Bravo Environmental has buried approximately 100 InfraMarker tags to help it identity the locations of infrastructure, as well as the work performed at those areas.
By Claire Swedberg

The solution provides a value-added service for customers, Garcia says, which is the key benefit. The data collected can be shared with any authorized parties, such as engineering firms, contractors or other companies that may need to dig underground, and Bravo Environmental can control access to that data.
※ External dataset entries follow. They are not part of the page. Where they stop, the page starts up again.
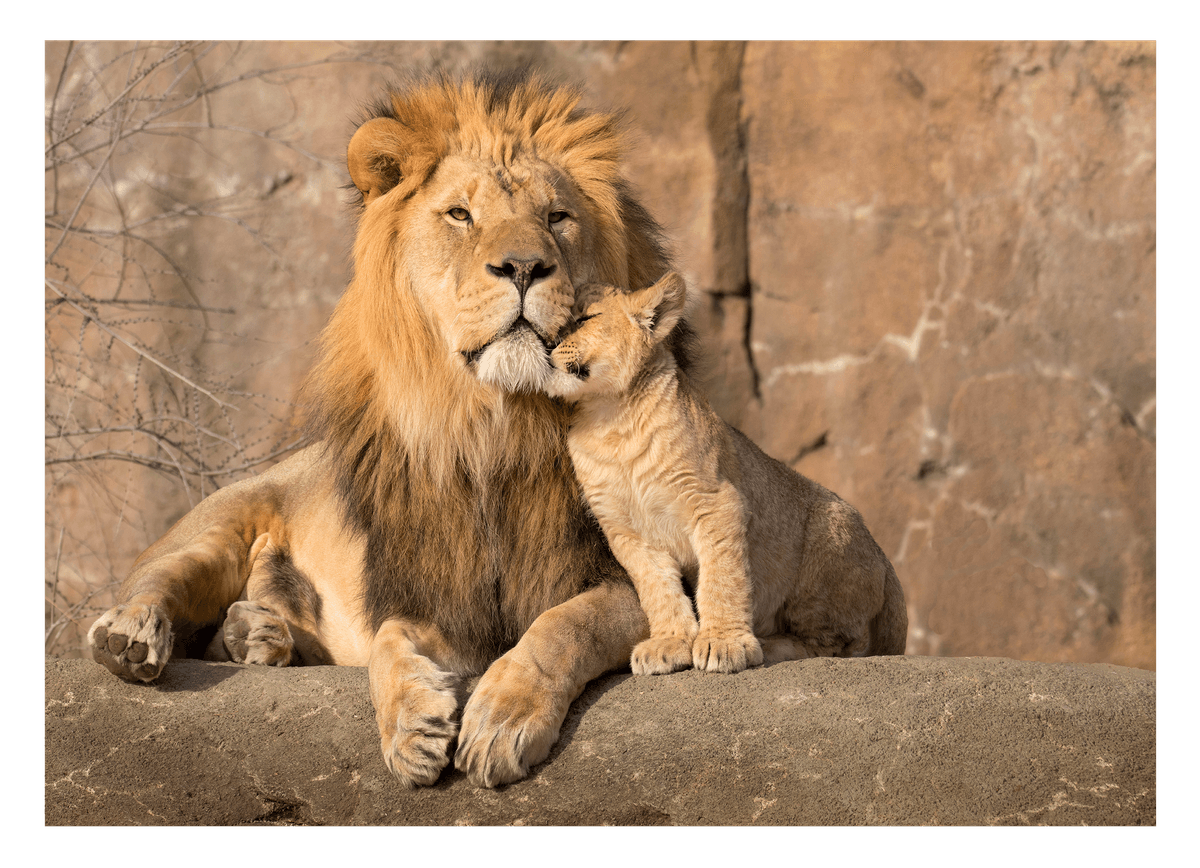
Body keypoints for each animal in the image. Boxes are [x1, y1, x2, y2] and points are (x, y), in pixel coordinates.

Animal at [86, 70, 682, 789]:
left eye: (556, 218)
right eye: (461, 215)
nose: (523, 267)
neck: (494, 426)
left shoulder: (632, 578)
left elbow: (563, 626)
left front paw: (501, 720)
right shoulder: (439, 597)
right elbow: (392, 639)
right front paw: (411, 727)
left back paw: (259, 635)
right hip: (216, 529)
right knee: (156, 581)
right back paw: (135, 635)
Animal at [544, 273, 908, 673]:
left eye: (585, 318)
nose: (545, 344)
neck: (610, 419)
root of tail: (886, 560)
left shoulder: (716, 501)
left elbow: (722, 578)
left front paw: (725, 643)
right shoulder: (626, 531)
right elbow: (657, 588)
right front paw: (669, 642)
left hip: (826, 547)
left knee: (840, 645)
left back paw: (771, 645)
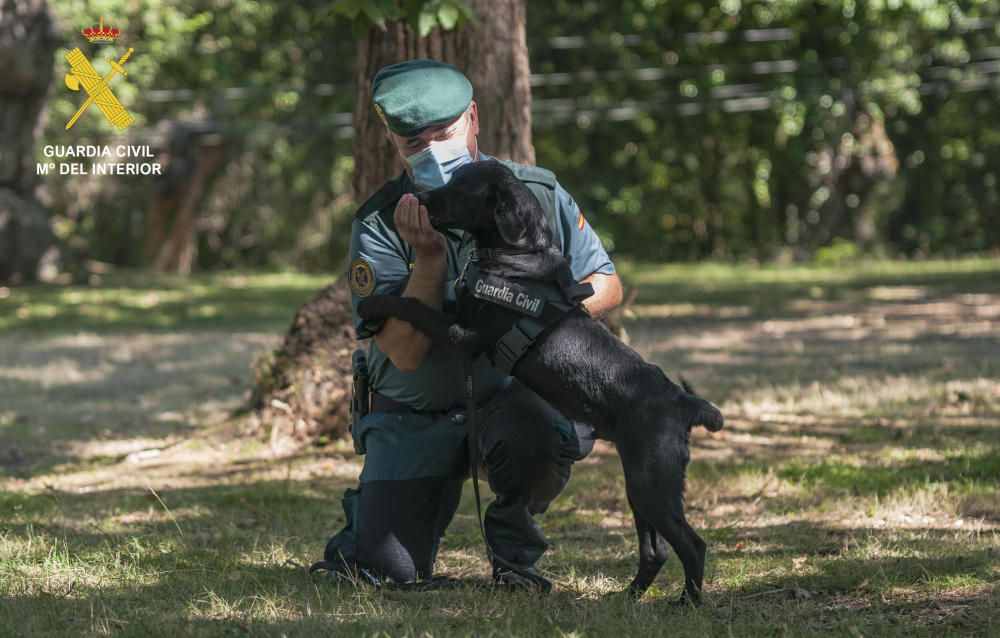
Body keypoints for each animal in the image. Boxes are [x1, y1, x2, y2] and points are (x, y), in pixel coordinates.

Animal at [360, 160, 720, 604]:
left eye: (460, 187)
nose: (422, 199)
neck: (516, 255)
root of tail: (683, 402)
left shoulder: (465, 335)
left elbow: (412, 305)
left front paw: (372, 306)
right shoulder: (459, 316)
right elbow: (436, 299)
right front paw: (371, 318)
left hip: (652, 482)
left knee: (692, 545)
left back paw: (687, 601)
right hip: (640, 484)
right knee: (655, 550)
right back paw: (628, 596)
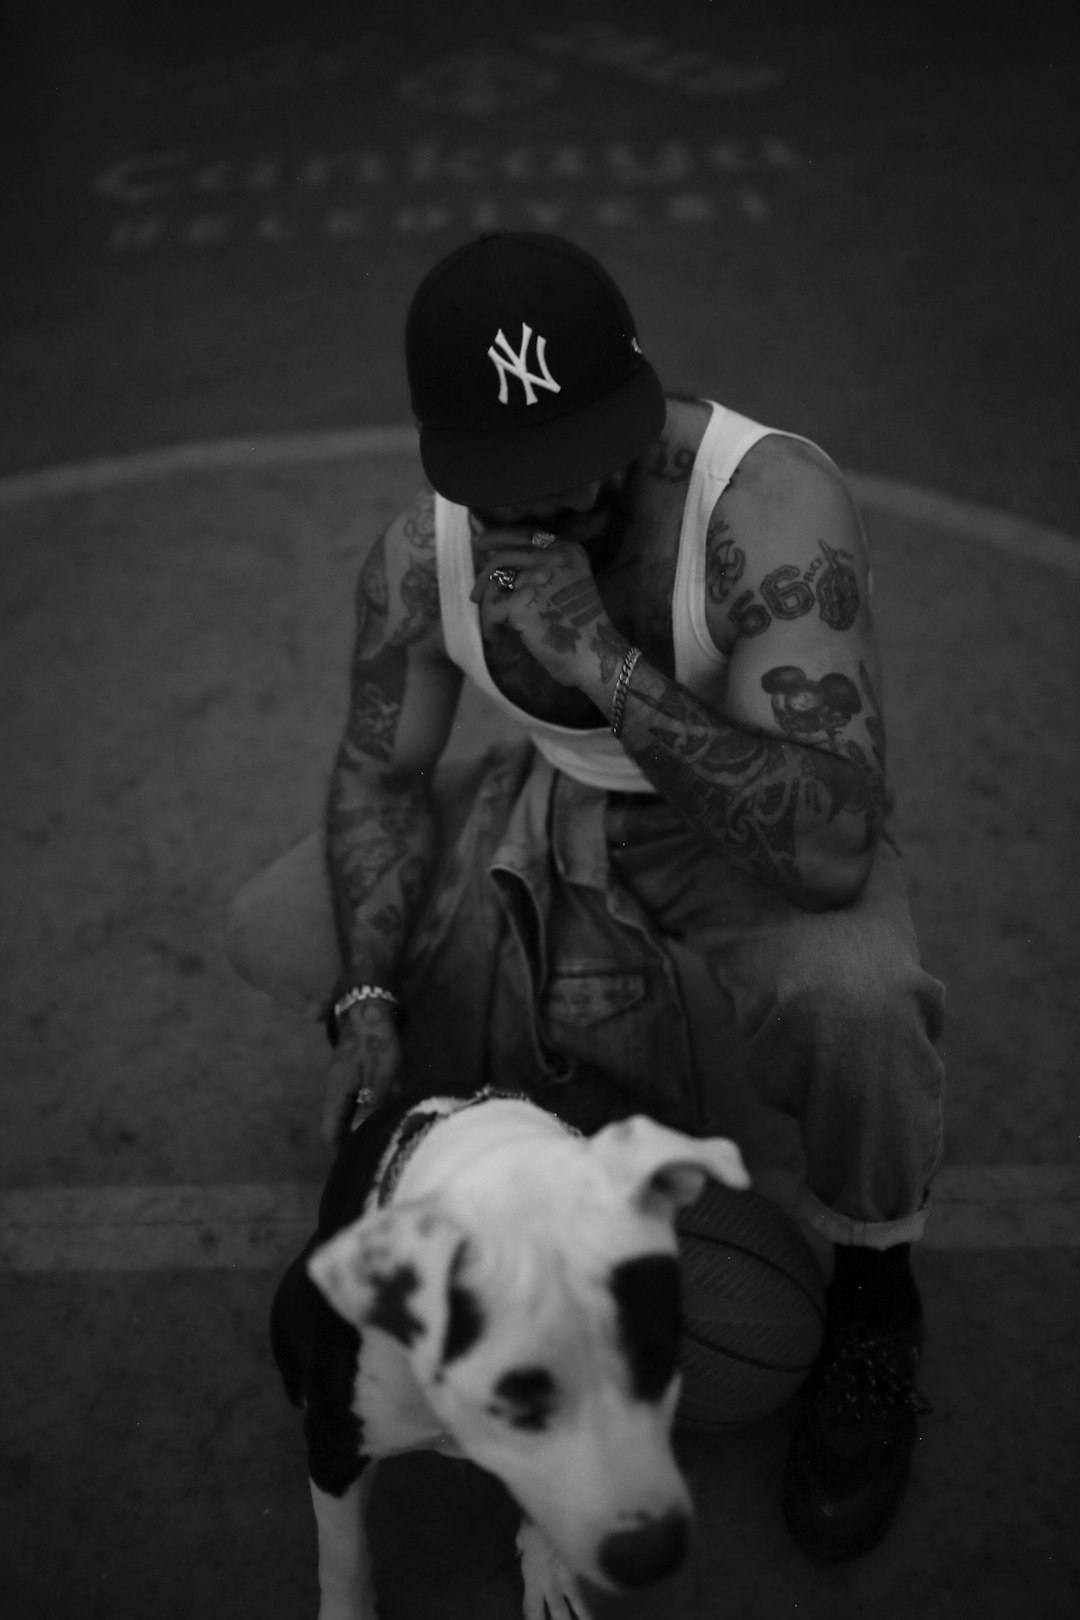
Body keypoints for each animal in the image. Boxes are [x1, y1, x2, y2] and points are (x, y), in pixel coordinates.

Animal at [275, 1088, 751, 1620]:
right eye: (510, 1399)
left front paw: (549, 1577)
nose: (651, 1553)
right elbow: (344, 1553)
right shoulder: (334, 1446)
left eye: (660, 1358)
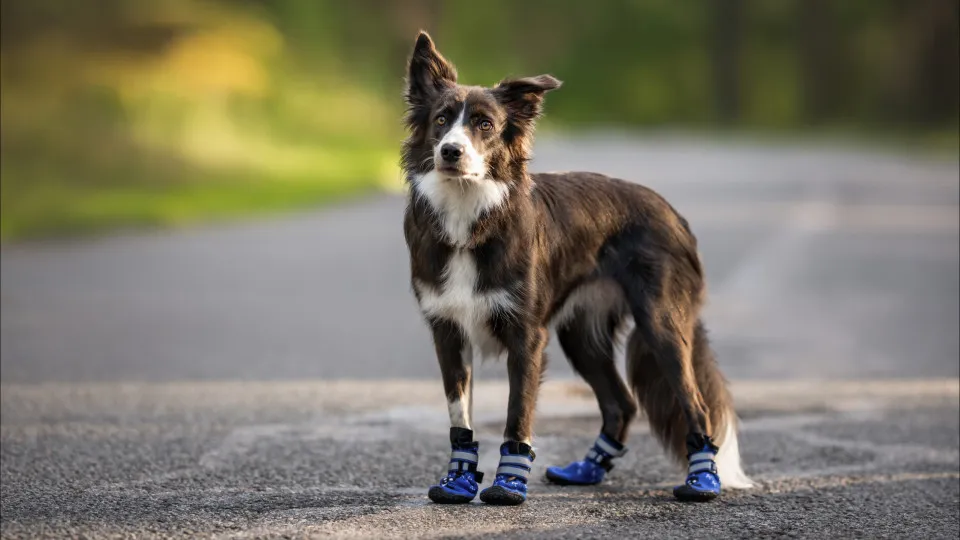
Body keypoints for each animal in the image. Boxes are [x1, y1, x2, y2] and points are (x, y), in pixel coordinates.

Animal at [402, 31, 752, 506]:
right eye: (440, 120)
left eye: (485, 125)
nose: (450, 152)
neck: (470, 213)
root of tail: (672, 213)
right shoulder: (448, 331)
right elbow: (461, 417)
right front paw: (458, 480)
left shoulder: (527, 336)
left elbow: (517, 414)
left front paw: (508, 485)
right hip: (582, 335)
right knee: (621, 402)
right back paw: (589, 469)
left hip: (661, 324)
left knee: (694, 403)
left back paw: (703, 479)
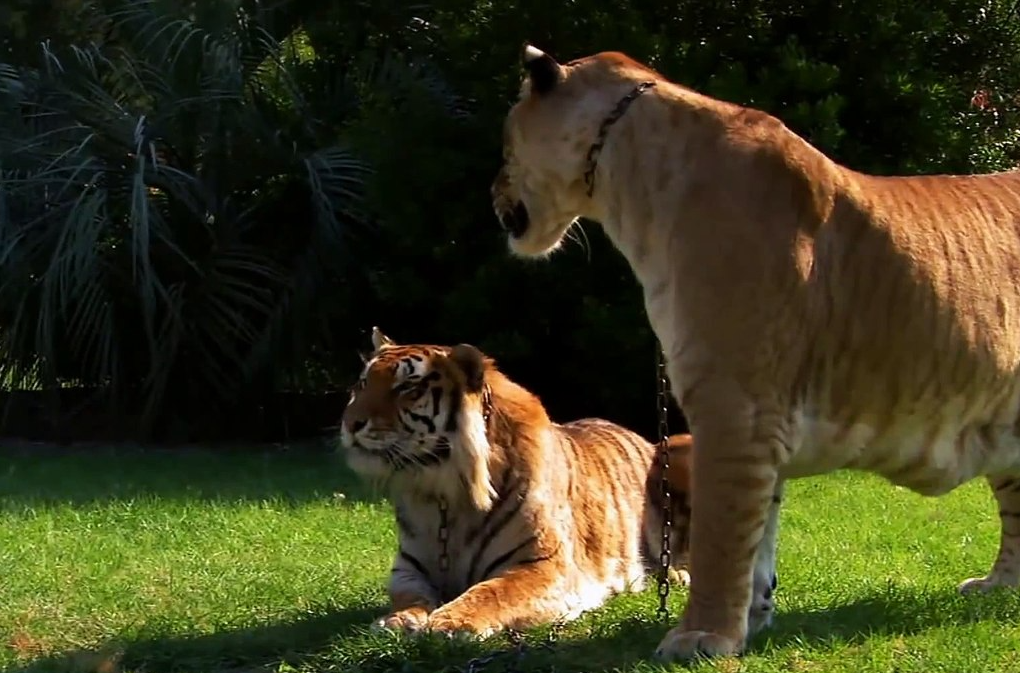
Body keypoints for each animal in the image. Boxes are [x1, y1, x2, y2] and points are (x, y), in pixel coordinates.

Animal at [338, 328, 697, 640]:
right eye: (362, 384)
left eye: (407, 388)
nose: (350, 423)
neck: (442, 494)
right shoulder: (408, 569)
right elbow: (408, 597)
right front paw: (396, 620)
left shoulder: (543, 565)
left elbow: (493, 591)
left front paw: (451, 622)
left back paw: (678, 575)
What's more, Klonsinski says, third-party companies that might need to document any damage in the event of an accident can use the technology to do so. If their digging causes a pipe to become damaged, for instance, they could view the InfraMarker URL printed on the marker, visit the website to view information about what is located there and report what damage occurred. However, Garcia notes, the markers' placement 12 inches below the surface is also intended to serve as a visual marker that alerts individuals digging in the area that a utility exists somewhere below that marker, in order to prevent accidents. "The physical marker in the field is a verification that you are at the right point," he says, "and a fail-safe for field crews."

Bravo Environmental personnel can use the InfraMarker software, running on a computer or app on a smartphone, to view the locations of underground markers.
Bravo Environmental expects that the technology's use will earn the company more jobs, since it gives Bravo a way to automatically provide data regarding what its crews found in the field, or the work they accomplished there. The company has installed a total of about 100 markers to date, and has contracted for a project in which it will install another 150 underground.

Berntsen first released the InfraMarker system in July 2014. The Auburn Geospatial Research & Applications Center (GRAC) researched the technology and found that it took individuals seeking a particular marker an average of 2.5 minutes to locate it using an RFID reader, as opposed to 14 minutes using GPS data (see InfraMarker Adds GPS, Cloud Services to Manage Buried Assets).

A variety of businesses seeking to track underground infrastructure have tested or deployed the InfraMarker system, Nelson says. The testing companies' feedback led Berntsen, in September 2016, to release an updated version of the InfraMarker system that provides stronger GIS support, as well as an iOS version, greater customization capability and expanded access control.